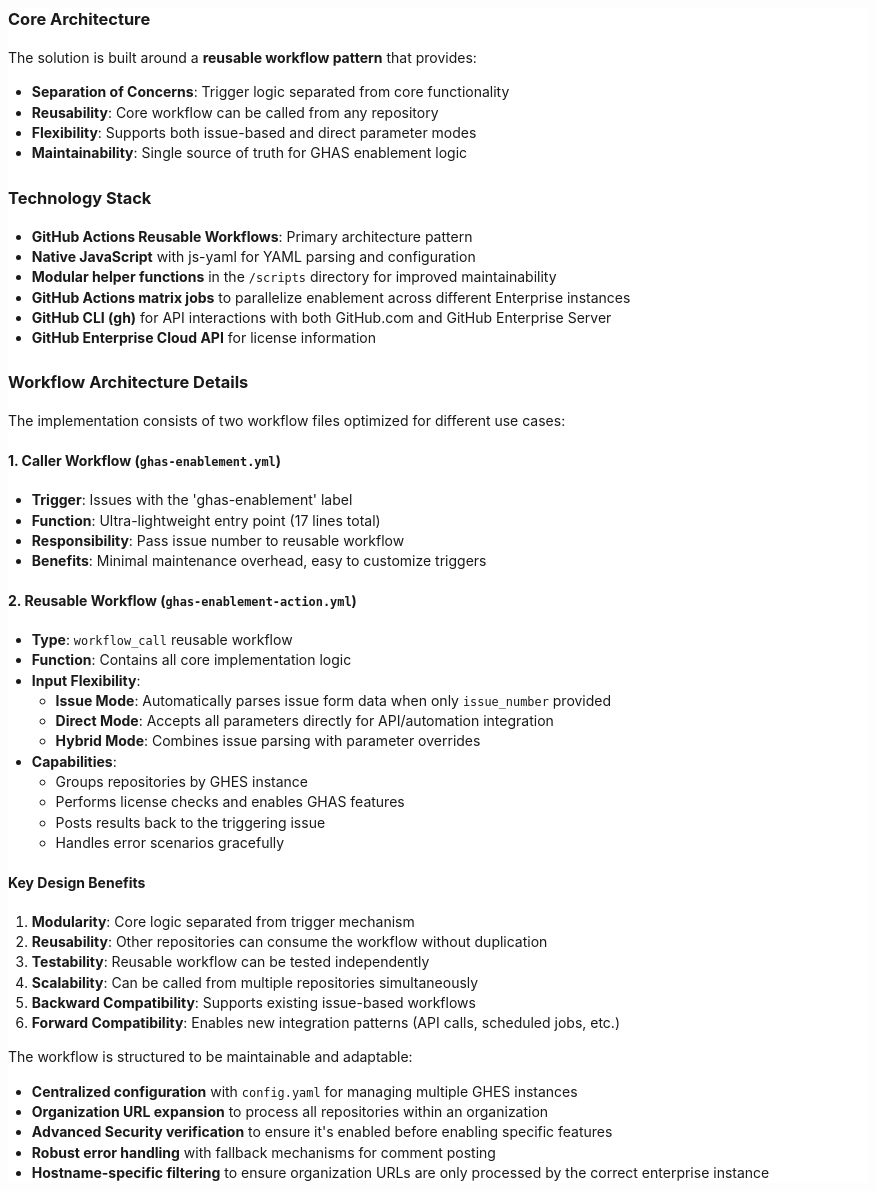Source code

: ### Core Architecture

The solution is built around a **reusable workflow pattern** that provides:

- **Separation of Concerns**: Trigger logic separated from core functionality
- **Reusability**: Core workflow can be called from any repository
- **Flexibility**: Supports both issue-based and direct parameter modes
- **Maintainability**: Single source of truth for GHAS enablement logic

### Technology Stack

- **GitHub Actions Reusable Workflows**: Primary architecture pattern
- **Native JavaScript** with js-yaml for YAML parsing and configuration
- **Modular helper functions** in the `/scripts` directory for improved maintainability
- **GitHub Actions matrix jobs** to parallelize enablement across different Enterprise instances
- **GitHub CLI (gh)** for API interactions with both GitHub.com and GitHub Enterprise Server
- **GitHub Enterprise Cloud API** for license information

### Workflow Architecture Details

The implementation consists of two workflow files optimized for different use cases:

#### 1. Caller Workflow (`ghas-enablement.yml`)
- **Trigger**: Issues with the 'ghas-enablement' label
- **Function**: Ultra-lightweight entry point (17 lines total)
- **Responsibility**: Pass issue number to reusable workflow
- **Benefits**: Minimal maintenance overhead, easy to customize triggers

#### 2. Reusable Workflow (`ghas-enablement-action.yml`)
- **Type**: `workflow_call` reusable workflow
- **Function**: Contains all core implementation logic
- **Input Flexibility**: 
  - **Issue Mode**: Automatically parses issue form data when only `issue_number` provided
  - **Direct Mode**: Accepts all parameters directly for API/automation integration
  - **Hybrid Mode**: Combines issue parsing with parameter overrides
- **Capabilities**:
  - Groups repositories by GHES instance
  - Performs license checks and enables GHAS features
  - Posts results back to the triggering issue
  - Handles error scenarios gracefully

#### Key Design Benefits

1. **Modularity**: Core logic separated from trigger mechanism
2. **Reusability**: Other repositories can consume the workflow without duplication
3. **Testability**: Reusable workflow can be tested independently
4. **Scalability**: Can be called from multiple repositories simultaneously
5. **Backward Compatibility**: Supports existing issue-based workflows
6. **Forward Compatibility**: Enables new integration patterns (API calls, scheduled jobs, etc.)

The workflow is structured to be maintainable and adaptable:
- **Centralized configuration** with `config.yaml` for managing multiple GHES instances
- **Organization URL expansion** to process all repositories within an organization
- **Advanced Security verification** to ensure it's enabled before enabling specific features
- **Robust error handling** with fallback mechanisms for comment posting
- **Hostname-specific filtering** to ensure organization URLs are only processed by the correct enterprise instance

────────────────────

Your answer should consist only of the number of lines in the entries above that include "Supports".

2